Olivier Breitman : Cela commence à 18h30 pour jouer à 20h. Au départ, il y a un long travail de maquillage. J’aime ce moment où je vois le visage de Scar prendre forme. Cela me permet de laisser venir en moi le personnage et inversement. Ensuite, vient l’habillage. Le costume prend beaucoup de place, le masque est volumineux mais léger. Ce qui est compliqué, c’est toute la machinerie qu’il faut installer. Je suis câblé de partout. C’est le travail du corps qui donne l’impression que le masque est vivant. Le public ne doit se rendre compte de rien.
Après ce qu’on a vécu avec la pandémie, le public devait être heureux de vous retrouver.
Olivier Breitman : On sent que c’est un public qui a envie de spectacle, de théâtre. C’est formidable. Nous, les artistes, nous étions frustrés d’être interdit de travailler. Mais le public était frustré aussi d’être interdit de venir nous voir travailler. C’était dur pour tout le monde.
Quatorze ans après, il a lui aussi a changé.
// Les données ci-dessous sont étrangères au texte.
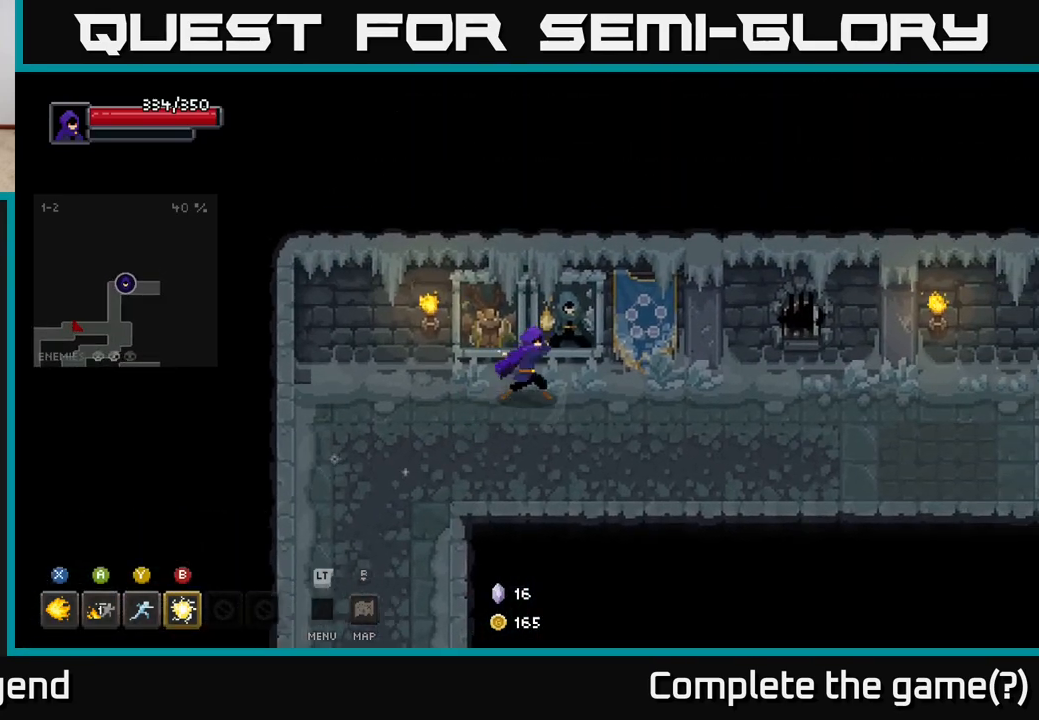
{"buttons": ["X"], "left_stick": "up-right", "right_stick": "center", "events": [[33, "X", "down"], [83, "X", "up"], [450, "X", "down"]]}
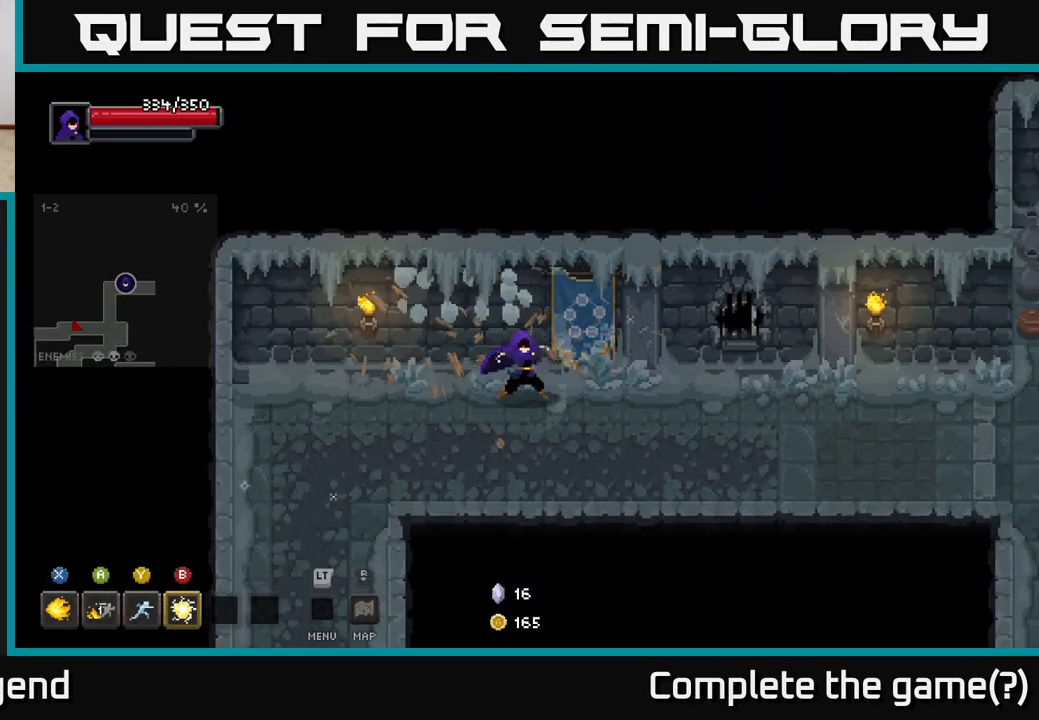
{"buttons": [], "left_stick": "right", "right_stick": "center", "events": [[17, "X", "up"], [133, "left_stick", "right"]]}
Olivier Breitman : On a le même type de public qu’à la première fois, c’est-à-dire des gens qui ont envie de voir Le Roi Lion. Et puis, il y a ceux qui l’ont vu, il y a 14 ans, et qui reviennent avec leurs enfants ! Il y a une deuxième génération de spectateurs. C’est un phénomène qui existe beaucoup dans les comédies musicales, les gens qui reviennent voir plusieurs fois le même spectacle. Là, j’ai l’impression que c’est encore plus que d’habitude.
Et il est présent !
Olivier Breitman : C’est plein tout le temps ! Pour des places isolées, on en trouve toujours une ou deux ! Mais deux places côte à côte, il vaut mieux s’y prendre en avance. Je savoure le privilège que l’on a d’être dans un spectacle qui est plein tous les soirs. Afin d’assurer les représentations, quoi qu’il se passe, la production a mis en place tout ce système de doublures pour que l’on ne vive plus l’interruption forcée pour cause de virus et de cas contacts, comme on l’a eue pour les fêtes. Pour le moment, il est prévu que l’on soit à l’affiche jusqu’à fin juillet. Mais comme ça marche bien, on espère tous qu’il y aura une deuxième saison et après… on verra bien !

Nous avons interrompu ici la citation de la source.